A ROOM IN THE CASTLE MOXIE THEATRE
Any youth theatre—community or scholastic—knows the eternal difficulty of casting a Shakespeare: that the cohort auditioning will have so many more women than the show (cast traditionally) can accommodate. A consternation evolved out of Shakespeare’s seeming allergy to fleshing out his female characters, and doubly so for those he would not kill with expedience. Moxie Theatre’s A Room in the Castle tugs on what threads of female presence there are in Shakespeare’s Hamlet and spins them into a garment of spectacular and intense quality.
The production both retells Hamlet from the perspective of its two underdeveloped female characters and attempts somewhat to transplant that narrative into a modern context of surveillance and spectatorship-as-violence. The result is very interesting to watch, though not utterly cohesive. There are moments where the seams show, especially when the narrative dashes too quickly between moments taken from the text of Hamlet and the show’s alternative original story of kinship between Ophelia and Gertrude. The first words the stranger in front of me uttered after curtain call were something along the lines of “I didn’t quite get it,” but the two women he was sitting with totally did.

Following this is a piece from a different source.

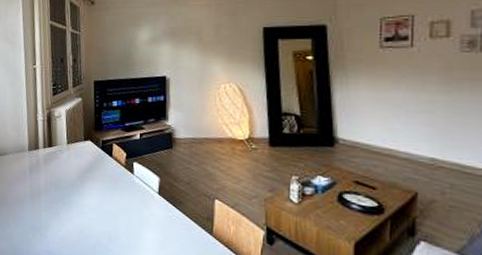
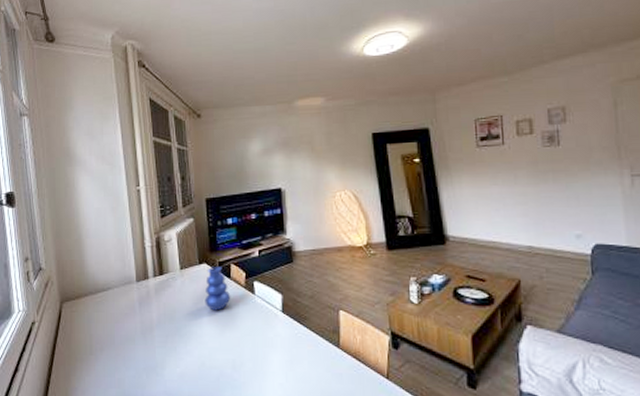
vase: none [87,144,112,186] -> present [205,267,231,311]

Photo Credit: L-R - Lyric Booth, Vanessa Dinning, and Dianne Yvette Min Moxie Theatre’s “A Room in the Castle” (Jason Sullivan and Moxie Theatre)
The main thrust of the narrative is to take Shakespeare’s discarded women and hold them under the microscope in order to make them protagonists. In this way, the show opens like a work of academic feminist literature examining Shakespeare, but quickly layers in heartfelt relationships and enjoyable scenes where the women of Hamlet get a brief reprieve to discuss their feelings and connect with each other. Out of the lack of characterization in the original text, the playwright fleshes out round characters who want for a world where they do not have to contort themselves around the capricious whims of the powerful men in their lives and can live free from their punitive gaze. Said gaze is literalized by security cameras that constantly bear down on Ophelia and her maid, Anna (an original character made for the show), which only abate when queen Gertrude enters. Scene changes are facilitated by the feed from the security cameras (shown to us on two large screens flanking the stage) flashing through images of the eyes of notable male abusers, rapists, men of power. This harrowing, though on-the-nose literalization of the violence of the male gaze is probably the best touch of the pseudo-modernization the show performs on Hamlet.
The performances were excellent, with Lyric Boothe bringing a wonderful youth and uncertainty to the show’s Ophelia, Dianne Yvette presenting a Gertrude with a stoic regality that gives way to a tender underneath, and Vanessa Dinning portraying Ophelia’s maid and caretaker with an energized protective instinct. Boothe lends her melodic voice to the many moments of song given to Ophelia, whom this show makes into a passionate though timid singer-songwriter, composing the tune that would have been the last words to escape her lips in Hamlet, but not in this retelling. Yvette handles the complexity of her character with remarkable dexterity. Her Gertrude grows to love Ophelia and does everything in her power to protect her, but ultimately cannot escape the gravity well of the men in her life and follows the trajectory of her path in Hamlet, swallowing the poison her husband concocted for her son. Like Shakespeare’s Gertrude, she is destroyed as collateral damage in the petty squabbles of men, but here we see how close she came to freedom from their violent feuds, and how her love of her son drew her inexorably to die by his side.
A Room in the Castle creates a world where Ophelia can survive Hamlet by working with the other women in her life to fake her death and flee to greener pastures, but Gertrude’s years of obeying, agreeing, and assisting enact their price, and not all the women of the show escape.
The lighting design (Stephanie Ma’alona), sound design (Zoe Yahrling) and projection design (Michael Wogulis) do much to tell the story and communicate the constant violence that the men of Hamlet hurl against the women without conscientiousness or reprisal. In moments when snippets of the original Shakespeare text are included to indicate the violence at play, the actual words and actions of the male characters are elided and the intensity of the bright lights and blaring sounds communicate the violations that have been perpetrated.
Though the show is not perfect and its analysis of surveillance could stand to be more relevant to the retelling of the Shakespeare classic, A Room in the Castle is a fascinating story that will enrapture you and send you away with a new perspective on Hamlet and womanhood.